### SUPPLIED MATERIAL

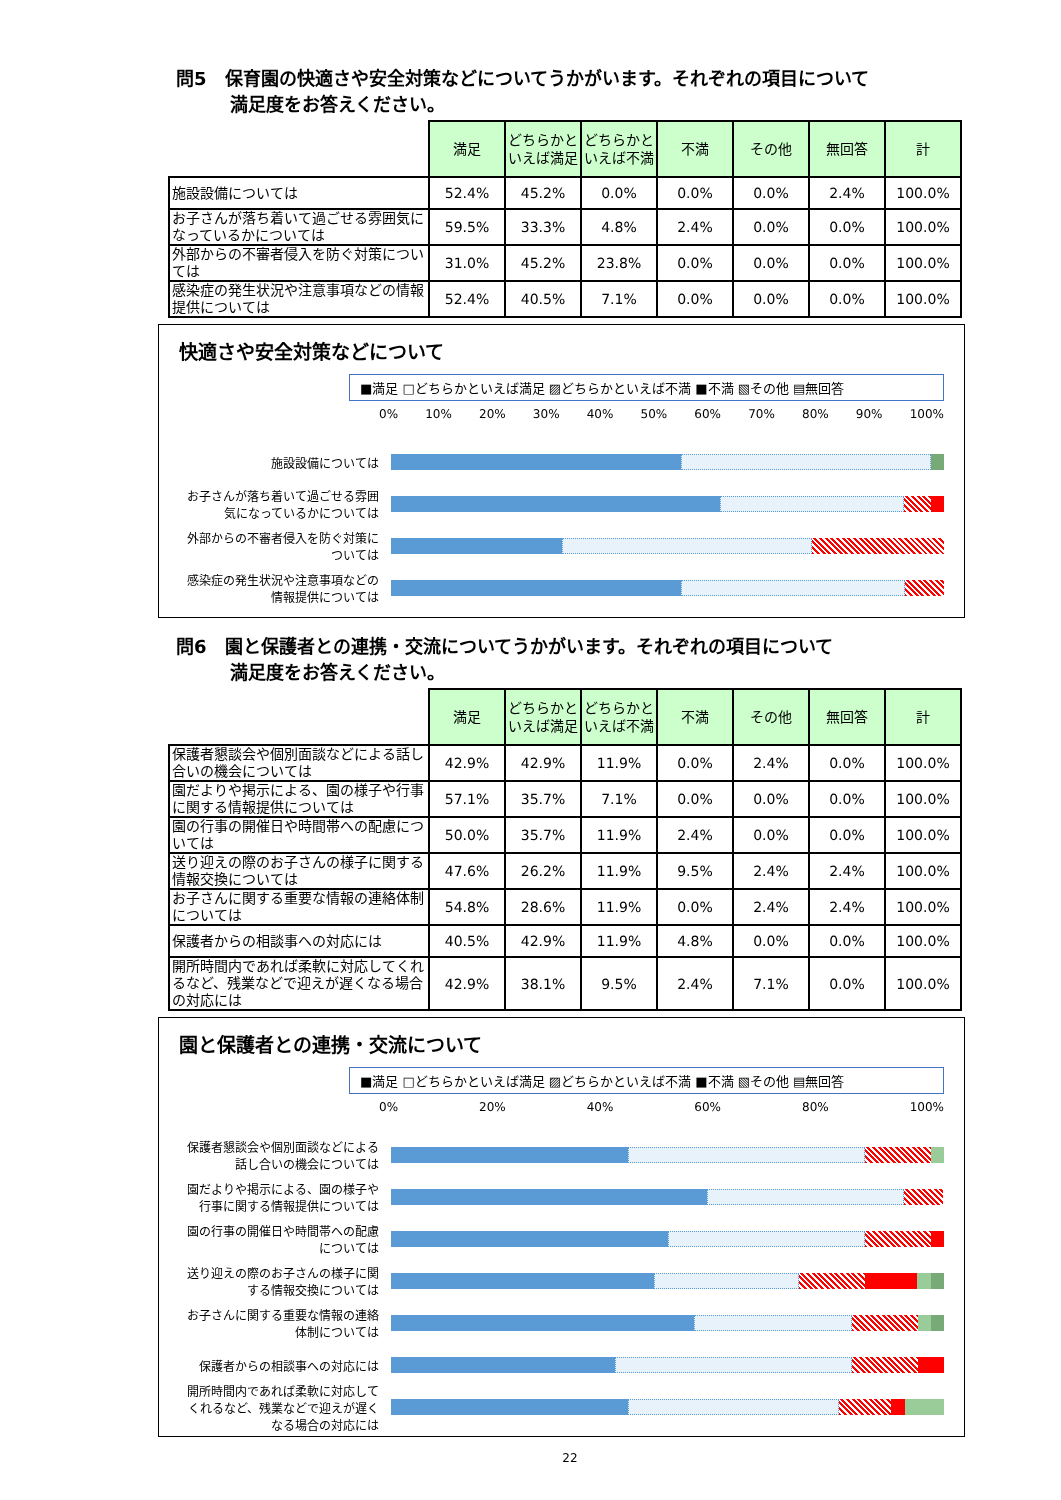問5　保育園の快適さや安全対策などについてうかがいます。それぞれの項目について
　　　満足度をお答えください。
| | 満足 | どちらかといえば満足 | どちらかといえば不満 | 不満 | その他 | 無回答 | 計 |
| 施設設備については | 52.4% | 45.2% | 0.0% | 0.0% | 0.0% | 2.4% | 100.0% |
| お子さんが落ち着いて過ごせる雰囲気になっているかについては | 59.5% | 33.3% | 4.8% | 2.4% | 0.0% | 0.0% | 100.0% |
| 外部からの不審者侵入を防ぐ対策については | 31.0% | 45.2% | 23.8% | 0.0% | 0.0% | 0.0% | 100.0% |
| 感染症の発生状況や注意事項などの情報提供については | 52.4% | 40.5% | 7.1% | 0.0% | 0.0% | 0.0% | 100.0% |
快適さや安全対策などについて
■満足 □どちらかといえば満足 ▨どちらかといえば不満 ■不満 ▧その他 ▤無回答
0% 10% 20% 30% 40% 50% 60% 70% 80% 90% 100%
施設設備については
お子さんが落ち着いて過ごせる雰囲気になっているかについては
外部からの不審者侵入を防ぐ対策については
感染症の発生状況や注意事項などの情報提供については
問6　園と保護者との連携・交流についてうかがいます。それぞれの項目について
　　　満足度をお答えください。
| | 満足 | どちらかといえば満足 | どちらかといえば不満 | 不満 | その他 | 無回答 | 計 |
| 保護者懇談会や個別面談などによる話し合いの機会については | 42.9% | 42.9% | 11.9% | 0.0% | 2.4% | 0.0% | 100.0% |
| 園だよりや掲示による、園の様子や行事に関する情報提供については | 57.1% | 35.7% | 7.1% | 0.0% | 0.0% | 0.0% | 100.0% |
| 園の行事の開催日や時間帯への配慮については | 50.0% | 35.7% | 11.9% | 2.4% | 0.0% | 0.0% | 100.0% |
| 送り迎えの際のお子さんの様子に関する情報交換については | 47.6% | 26.2% | 11.9% | 9.5% | 2.4% | 2.4% | 100.0% |
| お子さんに関する重要な情報の連絡体制については | 54.8% | 28.6% | 11.9% | 0.0% | 2.4% | 2.4% | 100.0% |
| 保護者からの相談事への対応には | 40.5% | 42.9% | 11.9% | 4.8% | 0.0% | 0.0% | 100.0% |
| 開所時間内であれば柔軟に対応してくれるなど、残業などで迎えが遅くなる場合の対応には | 42.9% | 38.1% | 9.5% | 2.4% | 7.1% | 0.0% | 100.0% |
園と保護者との連携・交流について
■満足 □どちらかといえば満足 ▨どちらかといえば不満 ■不満 ▧その他 ▤無回答
0% 20% 40% 60% 80% 100%
保護者懇談会や個別面談などによる話し合いの機会については
園だよりや掲示による、園の様子や行事に関する情報提供については
園の行事の開催日や時間帯への配慮については
送り迎えの際のお子さんの様子に関する情報交換については
お子さんに関する重要な情報の連絡体制については
保護者からの相談事への対応には
開所時間内であれば柔軟に対応してくれるなど、残業などで迎えが遅くなる場合の対応には
22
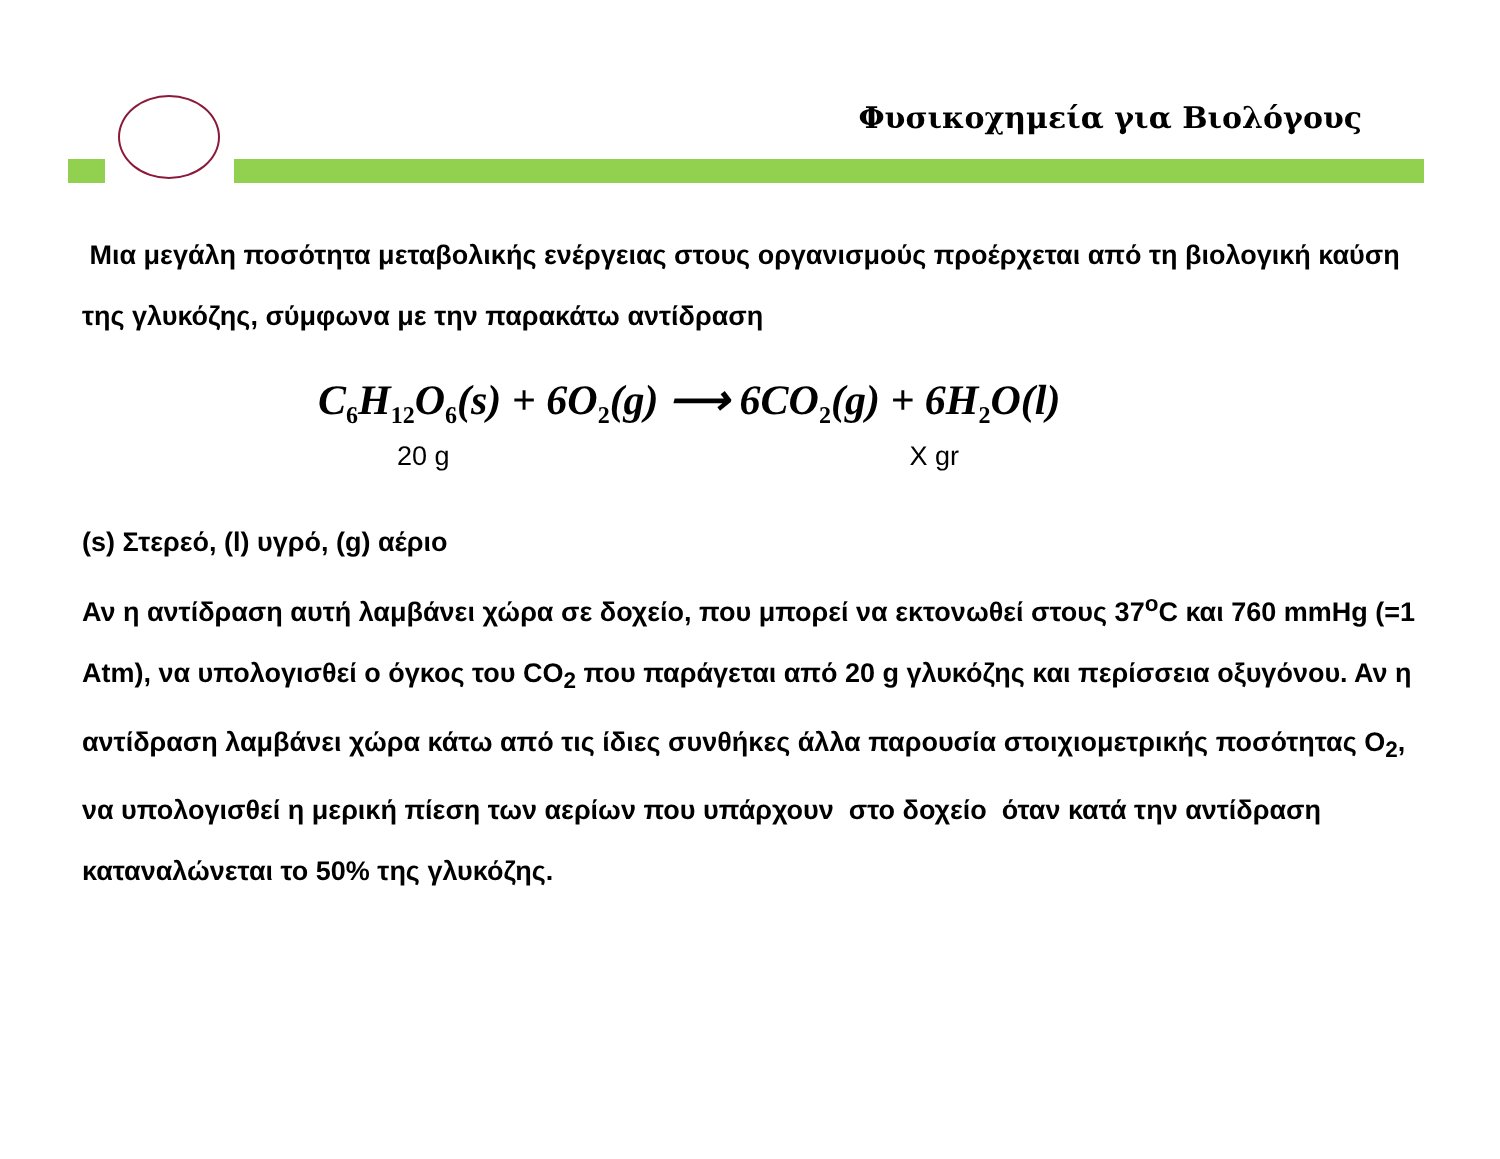Φυσικοχημεία για Βιολόγους
Μια μεγάλη ποσότητα μεταβολικής ενέργειας στους οργανισμούς προέρχεται από τη βιολογική καύση της γλυκόζης, σύμφωνα με την παρακάτω αντίδραση
C<sub>6</sub>H<sub>12</sub>O<sub>6</sub>(s) + 6O<sub>2</sub>(g) ⟶ 6CO<sub>2</sub>(g) + 6H<sub>2</sub>O(l)
20 g X gr
(s) Στερεό, (l) υγρό, (g) αέριο
Αν η αντίδραση αυτή λαμβάνει χώρα σε δοχείο, που μπορεί να εκτονωθεί στους 37<sup>o</sup>C και 760 mmHg (=1 Atm), να υπολογισθεί ο όγκος του CO<sub>2</sub> που παράγεται από 20 g γλυκόζης και περίσσεια οξυγόνου. Αν η αντίδραση λαμβάνει χώρα κάτω από τις ίδιες συνθήκες άλλα παρουσία στοιχιομετρικής ποσότητας O<sub>2</sub>, να υπολογισθεί η μερική πίεση των αερίων που υπάρχουν στο δοχείο όταν κατά την αντίδραση καταναλώνεται το 50% της γλυκόζης.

######

◆ TASK INSTRUCTIONS
Say how many lines in the listing above include the word "お子さんが落ち着いて過ごせる雰囲気になっているかについては". Nothing but the number is needed.

◆ SOLUTION TO THIS TASK
2